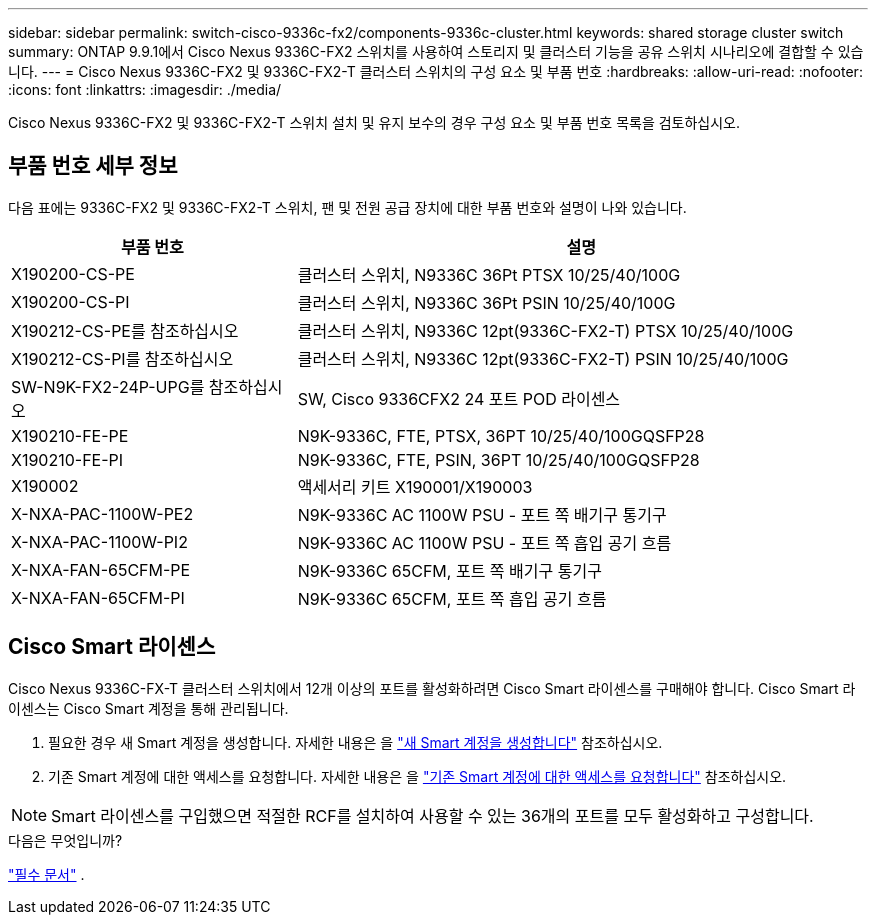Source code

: ---
sidebar: sidebar 
permalink: switch-cisco-9336c-fx2/components-9336c-cluster.html 
keywords: shared storage cluster switch 
summary: ONTAP 9.9.1에서 Cisco Nexus 9336C-FX2 스위치를 사용하여 스토리지 및 클러스터 기능을 공유 스위치 시나리오에 결합할 수 있습니다. 
---
= Cisco Nexus 9336C-FX2 및 9336C-FX2-T 클러스터 스위치의 구성 요소 및 부품 번호
:hardbreaks:
:allow-uri-read: 
:nofooter: 
:icons: font
:linkattrs: 
:imagesdir: ./media/


[role="lead"]
Cisco Nexus 9336C-FX2 및 9336C-FX2-T 스위치 설치 및 유지 보수의 경우 구성 요소 및 부품 번호 목록을 검토하십시오.



== 부품 번호 세부 정보

다음 표에는 9336C-FX2 및 9336C-FX2-T 스위치, 팬 및 전원 공급 장치에 대한 부품 번호와 설명이 나와 있습니다.

[cols="1,2"]
|===
| 부품 번호 | 설명 


 a| 
X190200-CS-PE
 a| 
클러스터 스위치, N9336C 36Pt PTSX 10/25/40/100G



 a| 
X190200-CS-PI
 a| 
클러스터 스위치, N9336C 36Pt PSIN 10/25/40/100G



 a| 
X190212-CS-PE를 참조하십시오
 a| 
클러스터 스위치, N9336C 12pt(9336C-FX2-T) PTSX 10/25/40/100G



 a| 
X190212-CS-PI를 참조하십시오
 a| 
클러스터 스위치, N9336C 12pt(9336C-FX2-T) PSIN 10/25/40/100G



 a| 
SW-N9K-FX2-24P-UPG를 참조하십시오
 a| 
SW, Cisco 9336CFX2 24 포트 POD 라이센스



 a| 
X190210-FE-PE
 a| 
N9K-9336C, FTE, PTSX, 36PT 10/25/40/100GQSFP28



 a| 
X190210-FE-PI
 a| 
N9K-9336C, FTE, PSIN, 36PT 10/25/40/100GQSFP28



 a| 
X190002
 a| 
액세서리 키트 X190001/X190003



 a| 
X-NXA-PAC-1100W-PE2
 a| 
N9K-9336C AC 1100W PSU - 포트 쪽 배기구 통기구



 a| 
X-NXA-PAC-1100W-PI2
 a| 
N9K-9336C AC 1100W PSU - 포트 쪽 흡입 공기 흐름



 a| 
X-NXA-FAN-65CFM-PE
 a| 
N9K-9336C 65CFM, 포트 쪽 배기구 통기구



 a| 
X-NXA-FAN-65CFM-PI
 a| 
N9K-9336C 65CFM, 포트 쪽 흡입 공기 흐름

|===


== Cisco Smart 라이센스

Cisco Nexus 9336C-FX-T 클러스터 스위치에서 12개 이상의 포트를 활성화하려면 Cisco Smart 라이센스를 구매해야 합니다. Cisco Smart 라이센스는 Cisco Smart 계정을 통해 관리됩니다.

. 필요한 경우 새 Smart 계정을 생성합니다. 자세한 내용은 을 https://id.cisco.com/signin/register["새 Smart 계정을 생성합니다"^] 참조하십시오.
. 기존 Smart 계정에 대한 액세스를 요청합니다. 자세한 내용은 을 https://id.cisco.com/oauth2/default/v1/authorize?response_type=code&scope=openid%20profile%20address%20offline_access%20cci_coimemberOf%20email&client_id=cae-okta-web-gslb-01&state=s2wvKDiBja__7ylXonWrq8w-FAA&redirect_uri=https%3A%2F%2Frpfa.cloudapps.cisco.com%2Fcb%2Fsso&nonce=qO6s3cZE5ZdhC8UKMEfgE6fbu3mvDJ8PTw5jYOp6z30["기존 Smart 계정에 대한 액세스를 요청합니다"^] 참조하십시오.



NOTE: Smart 라이센스를 구입했으면 적절한 RCF를 설치하여 사용할 수 있는 36개의 포트를 모두 활성화하고 구성합니다.

.다음은 무엇입니까?
link:required-documentation-9336c-cluster.html["필수 문서"] .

▬▬▬▬▬▬▬▬▬▬

* [What is expected]
An exact copy of the listing above, minus its pictures, is what is needed here.

* [Response for this exercise]
Source code

: ---
sidebar: sidebar 
permalink: switch-cisco-9336c-fx2/components-9336c-cluster.html 
keywords: shared storage cluster switch 
summary: ONTAP 9.9.1에서 Cisco Nexus 9336C-FX2 스위치를 사용하여 스토리지 및 클러스터 기능을 공유 스위치 시나리오에 결합할 수 있습니다. 
---
= Cisco Nexus 9336C-FX2 및 9336C-FX2-T 클러스터 스위치의 구성 요소 및 부품 번호
:hardbreaks:
:allow-uri-read: 
:nofooter: 
:icons: font
:linkattrs: 
:imagesdir: ./media/


[role="lead"]
Cisco Nexus 9336C-FX2 및 9336C-FX2-T 스위치 설치 및 유지 보수의 경우 구성 요소 및 부품 번호 목록을 검토하십시오.



== 부품 번호 세부 정보

다음 표에는 9336C-FX2 및 9336C-FX2-T 스위치, 팬 및 전원 공급 장치에 대한 부품 번호와 설명이 나와 있습니다.

[cols="1,2"]
|===
| 부품 번호 | 설명 


 a| 
X190200-CS-PE
 a| 
클러스터 스위치, N9336C 36Pt PTSX 10/25/40/100G



 a| 
X190200-CS-PI
 a| 
클러스터 스위치, N9336C 36Pt PSIN 10/25/40/100G



 a| 
X190212-CS-PE를 참조하십시오
 a| 
클러스터 스위치, N9336C 12pt(9336C-FX2-T) PTSX 10/25/40/100G



 a| 
X190212-CS-PI를 참조하십시오
 a| 
클러스터 스위치, N9336C 12pt(9336C-FX2-T) PSIN 10/25/40/100G



 a| 
SW-N9K-FX2-24P-UPG를 참조하십시오
 a| 
SW, Cisco 9336CFX2 24 포트 POD 라이센스



 a| 
X190210-FE-PE
 a| 
N9K-9336C, FTE, PTSX, 36PT 10/25/40/100GQSFP28



 a| 
X190210-FE-PI
 a| 
N9K-9336C, FTE, PSIN, 36PT 10/25/40/100GQSFP28



 a| 
X190002
 a| 
액세서리 키트 X190001/X190003



 a| 
X-NXA-PAC-1100W-PE2
 a| 
N9K-9336C AC 1100W PSU - 포트 쪽 배기구 통기구



 a| 
X-NXA-PAC-1100W-PI2
 a| 
N9K-9336C AC 1100W PSU - 포트 쪽 흡입 공기 흐름



 a| 
X-NXA-FAN-65CFM-PE
 a| 
N9K-9336C 65CFM, 포트 쪽 배기구 통기구



 a| 
X-NXA-FAN-65CFM-PI
 a| 
N9K-9336C 65CFM, 포트 쪽 흡입 공기 흐름

|===


== Cisco Smart 라이센스

Cisco Nexus 9336C-FX-T 클러스터 스위치에서 12개 이상의 포트를 활성화하려면 Cisco Smart 라이센스를 구매해야 합니다. Cisco Smart 라이센스는 Cisco Smart 계정을 통해 관리됩니다.

. 필요한 경우 새 Smart 계정을 생성합니다. 자세한 내용은 을 https://id.cisco.com/signin/register["새 Smart 계정을 생성합니다"^] 참조하십시오.
. 기존 Smart 계정에 대한 액세스를 요청합니다. 자세한 내용은 을 https://id.cisco.com/oauth2/default/v1/authorize?response_type=code&scope=openid%20profile%20address%20offline_access%20cci_coimemberOf%20email&client_id=cae-okta-web-gslb-01&state=s2wvKDiBja__7ylXonWrq8w-FAA&redirect_uri=https%3A%2F%2Frpfa.cloudapps.cisco.com%2Fcb%2Fsso&nonce=qO6s3cZE5ZdhC8UKMEfgE6fbu3mvDJ8PTw5jYOp6z30["기존 Smart 계정에 대한 액세스를 요청합니다"^] 참조하십시오.



NOTE: Smart 라이센스를 구입했으면 적절한 RCF를 설치하여 사용할 수 있는 36개의 포트를 모두 활성화하고 구성합니다.

.다음은 무엇입니까?
link:required-documentation-9336c-cluster.html["필수 문서"] .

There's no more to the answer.